*Text segment*
Copyright, Patent, and why Software doesn’t fit

I missed an article about Patents in my last “Links” post. Patents are about to become a bigger problem quotes from two historically-significant inventors: Benjamin Franklin and Johannes Salk. With regards to his stove, Ben Franklin refused to enforce his patent, saying:

“That as we enjoy great advantages from the inventions of others, we should be glad of an opportunity to serve others by any invention of ours, and this we should do freely and generously.”

Salk, when asked, “Who owns the patent on this vaccine [against Polio]?” replied:

“Well, the people, I would say. There is no patent. Could you patent the sun?”

In the copyright and patent systems, copyright has to do with “creative works” which include such odd creatures as “graphic designs” and “trademarks” and even concepts. Patent has also to do with concepts, and extends to such nonphysical things as software, which is … distinctly odd, so far as I can see, particularly since software code isn’t really a physical device, and is words; yet software code isn’t really words, it’s a set of instructions, very much like a recipe, and recipes are not protected by either patent or copyright.

For me, the problem in fitting software into either copyright or patent comes down to this: what is “the essence” of what is being protected?

In a copyrighted work, the owner is allowed to sell that work. Now, “that work” is what, exactly? In the case of printed music, “that work” is actually the typography – it is not the notes; after all, how can you copyright notes? In the case of performed music, it is actually any recording made which is subject to copyright, not the performance itself (although there may be restrictions regarding recording, as dictated by other laws, etc.). In the case of a printed work, “that work” is the words themselves and not the typography. These “creative works” are covered by copyright and not by patents. In the case of copyrighted works, what’s protected is a creative work which is an end product constructed by a human being.

Patents cover things: a special typographical process, a special recording device. Patents are similar to copyrights in that they protect the owner for a period of time, with the specific intent that the owner use that time to use the device to make money. Patents, though, should not cover the same types of creative works as copyright; the intent of each system is different. In the case of patented works, patents are issued on the design of a product such that the product which fulfills that design is what is protected from anyone else using that same design. This is where the two systems really differ: copyright is about end products generated by humans, patent is about designs for end products.

*Your tasks*
• 1. Summarize the essay on copyright, patent, and software in two sentences.
• 2. Answer these questions from the essay on copyright, patent, and software:
(a) Which invention did Ben Franklin refuse to enforce his patent on?
(b) For printed music, what does "that work" actually mean?
(c) What two things does the essay give as examples of what patents cover?
• 3. In the essay on copyright, patent, and software, rewrite the paragraph beginning "In a copyrighted work, the owner is allowed to sell that work" as a short list that keeps its main facts.

Saved data entries:
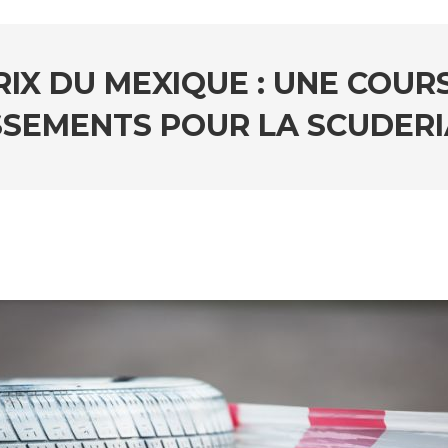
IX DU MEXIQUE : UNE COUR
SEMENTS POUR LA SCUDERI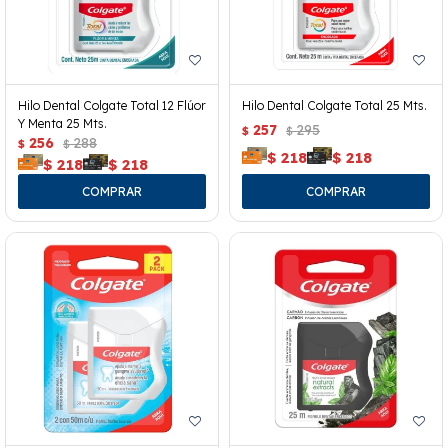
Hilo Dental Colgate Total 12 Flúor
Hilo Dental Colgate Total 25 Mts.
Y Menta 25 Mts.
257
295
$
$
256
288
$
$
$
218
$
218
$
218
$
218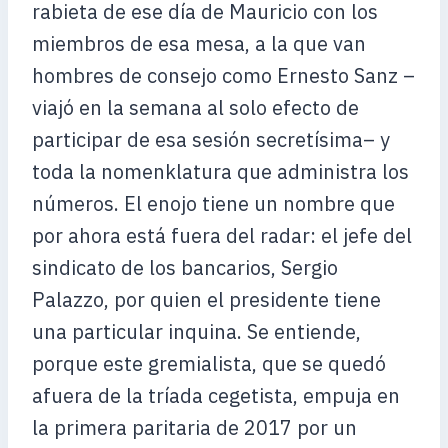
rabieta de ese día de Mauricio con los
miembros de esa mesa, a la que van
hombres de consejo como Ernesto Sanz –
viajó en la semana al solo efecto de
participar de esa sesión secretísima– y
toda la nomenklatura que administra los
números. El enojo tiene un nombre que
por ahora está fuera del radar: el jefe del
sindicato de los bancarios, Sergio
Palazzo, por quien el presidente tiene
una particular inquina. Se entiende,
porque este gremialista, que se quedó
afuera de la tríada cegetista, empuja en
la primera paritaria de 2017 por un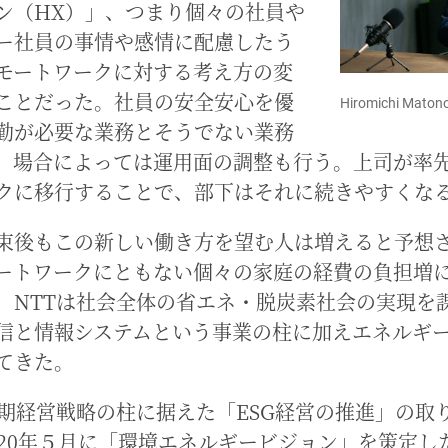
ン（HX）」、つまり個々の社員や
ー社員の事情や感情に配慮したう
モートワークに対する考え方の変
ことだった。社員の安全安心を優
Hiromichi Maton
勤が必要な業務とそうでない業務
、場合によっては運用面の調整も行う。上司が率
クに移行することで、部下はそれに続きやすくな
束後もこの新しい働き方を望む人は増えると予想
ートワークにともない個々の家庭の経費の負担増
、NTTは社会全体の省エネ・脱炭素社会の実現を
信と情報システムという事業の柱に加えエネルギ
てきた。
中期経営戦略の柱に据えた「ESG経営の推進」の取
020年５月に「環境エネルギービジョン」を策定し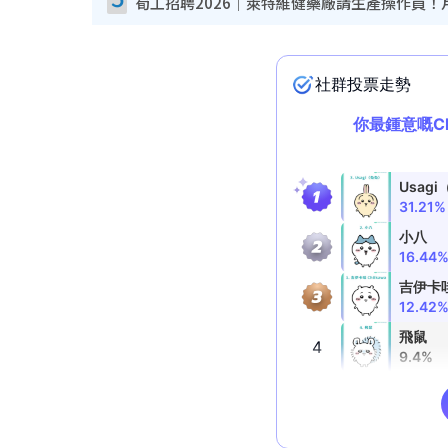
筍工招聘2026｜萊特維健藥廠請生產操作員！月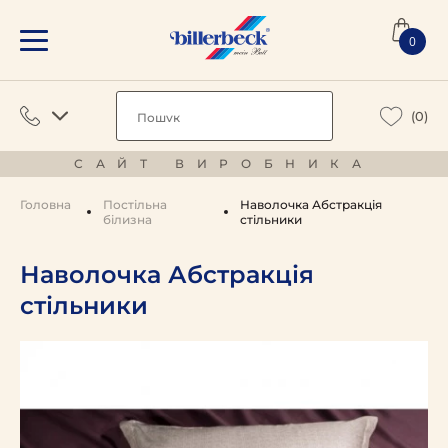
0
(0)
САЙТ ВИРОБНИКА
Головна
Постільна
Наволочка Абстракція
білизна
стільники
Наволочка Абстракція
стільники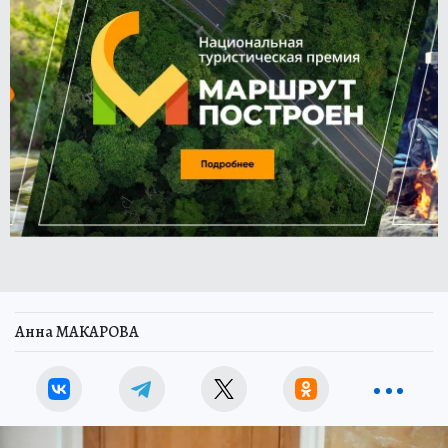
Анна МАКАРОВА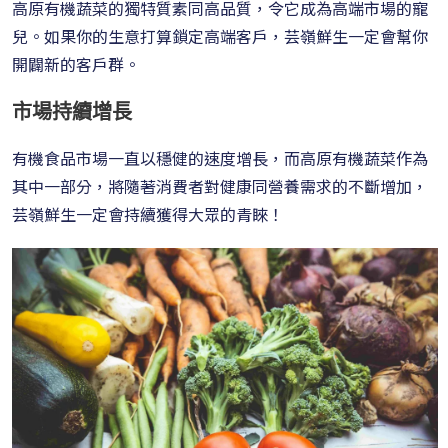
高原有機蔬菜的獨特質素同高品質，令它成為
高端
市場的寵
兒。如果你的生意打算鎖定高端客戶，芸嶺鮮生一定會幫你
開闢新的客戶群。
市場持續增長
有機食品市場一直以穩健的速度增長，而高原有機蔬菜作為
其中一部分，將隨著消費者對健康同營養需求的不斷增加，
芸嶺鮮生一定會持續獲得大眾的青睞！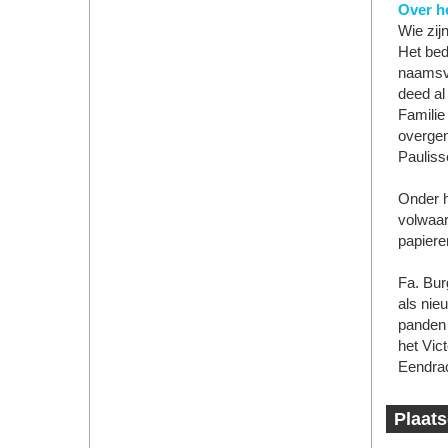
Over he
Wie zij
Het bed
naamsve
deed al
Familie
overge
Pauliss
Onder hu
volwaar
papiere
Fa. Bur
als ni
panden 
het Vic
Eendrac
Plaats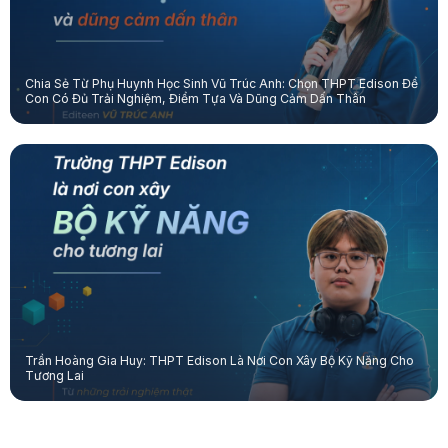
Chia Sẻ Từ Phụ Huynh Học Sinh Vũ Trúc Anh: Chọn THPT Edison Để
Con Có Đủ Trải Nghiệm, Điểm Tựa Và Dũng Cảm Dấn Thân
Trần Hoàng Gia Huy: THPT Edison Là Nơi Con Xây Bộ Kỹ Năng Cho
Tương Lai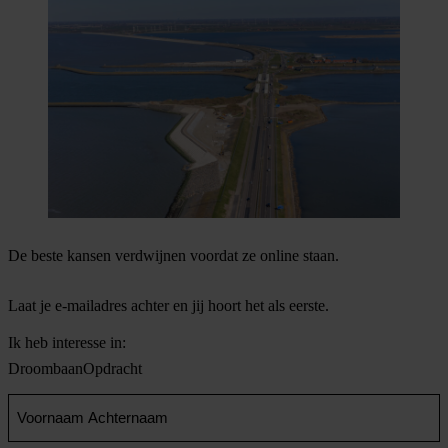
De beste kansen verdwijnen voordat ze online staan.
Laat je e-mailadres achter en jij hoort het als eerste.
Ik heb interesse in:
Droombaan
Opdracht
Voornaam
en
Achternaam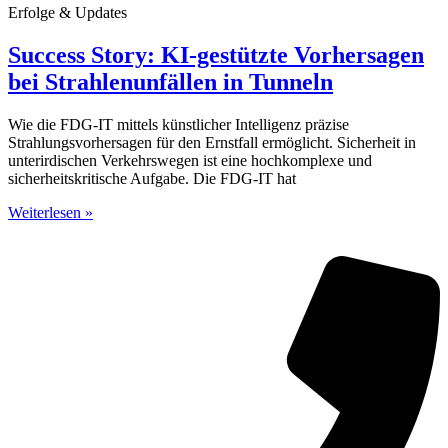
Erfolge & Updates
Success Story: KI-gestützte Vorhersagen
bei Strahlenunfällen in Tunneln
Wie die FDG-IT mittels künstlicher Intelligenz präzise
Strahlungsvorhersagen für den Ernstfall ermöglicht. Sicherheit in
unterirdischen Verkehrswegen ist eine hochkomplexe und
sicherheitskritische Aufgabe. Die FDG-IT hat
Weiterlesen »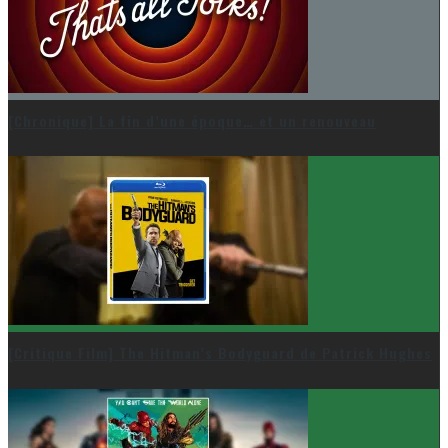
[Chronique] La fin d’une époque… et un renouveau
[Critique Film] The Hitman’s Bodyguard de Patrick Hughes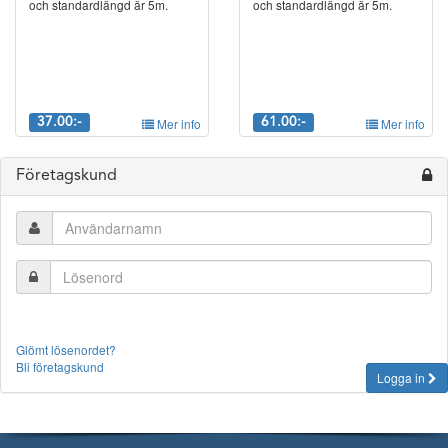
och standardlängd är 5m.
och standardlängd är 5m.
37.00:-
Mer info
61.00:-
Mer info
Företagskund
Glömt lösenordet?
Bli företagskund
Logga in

*Answers by item number*
• 1. The essay on copyright, patent, and software quotes Benjamin Franklin and Salk rejecting patent claims on their inventions. It says software fits awkwardly into either system because it is a set of instructions much like a recipe, and that copyright protects end products made by humans while patent protects designs for end products.

• 2.
(a) His stove.
(b) The typography, not the notes.
(c) A special typographical process and a special recording device.

• 3.
- The owner of a copyrighted work may sell that work.
- Printed music: the typography is protected, not the notes.
- Performed music: any recording made is copyrighted, not the performance itself, though other laws may restrict recording.
- Printed work: the words are protected, not the typography.
- These creative works fall under copyright, not patents.
- Copyright protects a creative work that is an end product built by a human being.